● **WORK TO COMPLETE**
Write out everything from the start of the entries below down to the line containing "picture [0, 0, 1654, 219]", including that line.

___

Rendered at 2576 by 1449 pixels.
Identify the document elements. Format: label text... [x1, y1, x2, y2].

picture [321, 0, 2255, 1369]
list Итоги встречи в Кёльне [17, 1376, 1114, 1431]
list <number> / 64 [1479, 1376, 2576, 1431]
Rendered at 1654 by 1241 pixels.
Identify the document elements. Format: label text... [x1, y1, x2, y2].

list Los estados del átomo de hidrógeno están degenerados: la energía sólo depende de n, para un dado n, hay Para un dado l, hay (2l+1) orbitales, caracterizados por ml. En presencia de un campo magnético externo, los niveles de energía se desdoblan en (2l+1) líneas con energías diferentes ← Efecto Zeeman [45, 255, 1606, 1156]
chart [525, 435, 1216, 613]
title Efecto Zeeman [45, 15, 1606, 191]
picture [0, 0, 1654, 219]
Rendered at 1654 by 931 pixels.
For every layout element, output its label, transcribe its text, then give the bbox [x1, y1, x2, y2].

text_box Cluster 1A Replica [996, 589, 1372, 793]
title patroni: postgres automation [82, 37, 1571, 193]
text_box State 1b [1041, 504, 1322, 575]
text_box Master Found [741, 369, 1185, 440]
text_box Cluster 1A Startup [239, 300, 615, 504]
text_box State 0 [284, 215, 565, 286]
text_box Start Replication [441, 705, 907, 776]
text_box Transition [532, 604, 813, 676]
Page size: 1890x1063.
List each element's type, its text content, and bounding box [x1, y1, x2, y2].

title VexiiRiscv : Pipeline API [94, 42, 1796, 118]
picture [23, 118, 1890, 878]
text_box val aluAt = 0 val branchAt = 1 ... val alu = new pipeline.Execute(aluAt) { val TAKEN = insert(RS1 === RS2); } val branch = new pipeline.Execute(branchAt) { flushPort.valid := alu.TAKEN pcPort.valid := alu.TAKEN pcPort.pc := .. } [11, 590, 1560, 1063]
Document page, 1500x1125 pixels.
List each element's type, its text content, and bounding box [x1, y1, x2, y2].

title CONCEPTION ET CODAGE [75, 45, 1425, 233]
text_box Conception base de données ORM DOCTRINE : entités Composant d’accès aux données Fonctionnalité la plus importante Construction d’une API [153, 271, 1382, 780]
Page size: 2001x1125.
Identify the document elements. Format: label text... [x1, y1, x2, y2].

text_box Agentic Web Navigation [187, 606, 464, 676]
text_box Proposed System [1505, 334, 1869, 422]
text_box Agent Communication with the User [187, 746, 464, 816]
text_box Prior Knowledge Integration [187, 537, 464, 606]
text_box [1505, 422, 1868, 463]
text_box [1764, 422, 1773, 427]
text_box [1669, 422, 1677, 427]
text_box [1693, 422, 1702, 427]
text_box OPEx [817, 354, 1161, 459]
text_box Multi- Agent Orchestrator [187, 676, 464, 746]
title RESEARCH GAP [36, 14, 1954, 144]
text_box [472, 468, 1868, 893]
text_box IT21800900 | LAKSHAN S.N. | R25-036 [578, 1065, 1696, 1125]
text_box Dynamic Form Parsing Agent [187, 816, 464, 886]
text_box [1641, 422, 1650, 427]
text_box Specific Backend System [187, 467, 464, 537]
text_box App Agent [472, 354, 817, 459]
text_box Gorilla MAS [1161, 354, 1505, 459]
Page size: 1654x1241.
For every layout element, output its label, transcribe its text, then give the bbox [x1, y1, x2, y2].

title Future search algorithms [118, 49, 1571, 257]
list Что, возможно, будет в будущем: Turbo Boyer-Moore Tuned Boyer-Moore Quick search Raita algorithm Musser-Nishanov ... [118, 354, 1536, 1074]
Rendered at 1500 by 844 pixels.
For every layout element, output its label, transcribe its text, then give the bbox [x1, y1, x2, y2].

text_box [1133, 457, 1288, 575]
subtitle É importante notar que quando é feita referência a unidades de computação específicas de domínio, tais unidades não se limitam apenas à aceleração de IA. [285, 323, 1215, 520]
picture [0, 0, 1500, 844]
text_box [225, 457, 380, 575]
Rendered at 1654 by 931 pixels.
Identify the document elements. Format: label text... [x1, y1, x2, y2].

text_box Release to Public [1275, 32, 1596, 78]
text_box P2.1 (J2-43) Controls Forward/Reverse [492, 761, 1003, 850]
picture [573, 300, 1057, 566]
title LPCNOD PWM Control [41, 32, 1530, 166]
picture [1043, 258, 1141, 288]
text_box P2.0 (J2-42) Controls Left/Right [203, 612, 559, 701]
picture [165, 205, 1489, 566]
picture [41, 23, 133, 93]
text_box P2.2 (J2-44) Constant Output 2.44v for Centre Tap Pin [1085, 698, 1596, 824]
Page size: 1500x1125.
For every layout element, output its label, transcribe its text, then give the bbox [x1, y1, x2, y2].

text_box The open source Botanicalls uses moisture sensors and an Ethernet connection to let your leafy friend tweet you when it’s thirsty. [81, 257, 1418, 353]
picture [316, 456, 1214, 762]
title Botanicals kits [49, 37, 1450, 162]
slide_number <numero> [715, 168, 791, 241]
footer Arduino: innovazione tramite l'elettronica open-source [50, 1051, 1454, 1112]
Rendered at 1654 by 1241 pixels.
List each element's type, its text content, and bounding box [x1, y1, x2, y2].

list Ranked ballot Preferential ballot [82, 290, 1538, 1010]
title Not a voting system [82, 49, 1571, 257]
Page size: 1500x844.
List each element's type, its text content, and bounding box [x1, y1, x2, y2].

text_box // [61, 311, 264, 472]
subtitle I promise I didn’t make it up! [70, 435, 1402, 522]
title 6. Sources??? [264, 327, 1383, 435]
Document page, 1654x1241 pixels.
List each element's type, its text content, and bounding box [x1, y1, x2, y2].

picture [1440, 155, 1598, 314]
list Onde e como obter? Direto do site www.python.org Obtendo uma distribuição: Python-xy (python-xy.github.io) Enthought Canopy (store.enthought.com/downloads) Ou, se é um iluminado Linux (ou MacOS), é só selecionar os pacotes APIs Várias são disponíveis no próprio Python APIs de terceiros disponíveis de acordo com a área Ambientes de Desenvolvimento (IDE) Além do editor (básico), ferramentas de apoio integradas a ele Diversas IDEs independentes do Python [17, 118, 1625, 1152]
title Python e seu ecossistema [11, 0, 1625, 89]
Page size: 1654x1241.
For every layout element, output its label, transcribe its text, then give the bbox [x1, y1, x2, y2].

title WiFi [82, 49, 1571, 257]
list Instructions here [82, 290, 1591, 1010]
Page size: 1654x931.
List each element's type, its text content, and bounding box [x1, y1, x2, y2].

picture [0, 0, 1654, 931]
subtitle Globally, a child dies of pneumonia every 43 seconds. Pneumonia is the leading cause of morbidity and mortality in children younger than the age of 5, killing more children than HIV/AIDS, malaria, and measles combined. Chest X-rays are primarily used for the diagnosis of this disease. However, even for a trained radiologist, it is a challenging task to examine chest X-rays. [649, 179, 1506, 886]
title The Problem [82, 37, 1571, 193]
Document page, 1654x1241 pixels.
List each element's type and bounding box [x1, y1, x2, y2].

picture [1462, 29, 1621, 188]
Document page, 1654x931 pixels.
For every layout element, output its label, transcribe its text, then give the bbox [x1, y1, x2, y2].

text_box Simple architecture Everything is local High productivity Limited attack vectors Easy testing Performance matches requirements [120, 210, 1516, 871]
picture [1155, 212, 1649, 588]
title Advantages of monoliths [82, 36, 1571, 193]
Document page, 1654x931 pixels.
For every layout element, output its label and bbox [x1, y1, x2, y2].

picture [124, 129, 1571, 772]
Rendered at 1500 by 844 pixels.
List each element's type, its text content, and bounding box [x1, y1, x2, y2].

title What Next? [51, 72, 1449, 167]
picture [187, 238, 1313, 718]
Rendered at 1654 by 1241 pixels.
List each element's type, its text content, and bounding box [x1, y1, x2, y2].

___

● **RESULT**
Rendered at 2576 by 1449 pixels.
Identify the document elements. Format: label text... [x1, y1, x2, y2].

picture [321, 0, 2255, 1369]
list Итоги встречи в Кёльне [17, 1376, 1114, 1431]
list <number> / 64 [1479, 1376, 2576, 1431]
Rendered at 1654 by 1241 pixels.
Identify the document elements. Format: label text... [x1, y1, x2, y2].

list Los estados del átomo de hidrógeno están degenerados: la energía sólo depende de n, para un dado n, hay Para un dado l, hay (2l+1) orbitales, caracterizados por ml. En presencia de un campo magnético externo, los niveles de energía se desdoblan en (2l+1) líneas con energías diferentes ← Efecto Zeeman [45, 255, 1606, 1156]
chart [525, 435, 1216, 613]
title Efecto Zeeman [45, 15, 1606, 191]
picture [0, 0, 1654, 219]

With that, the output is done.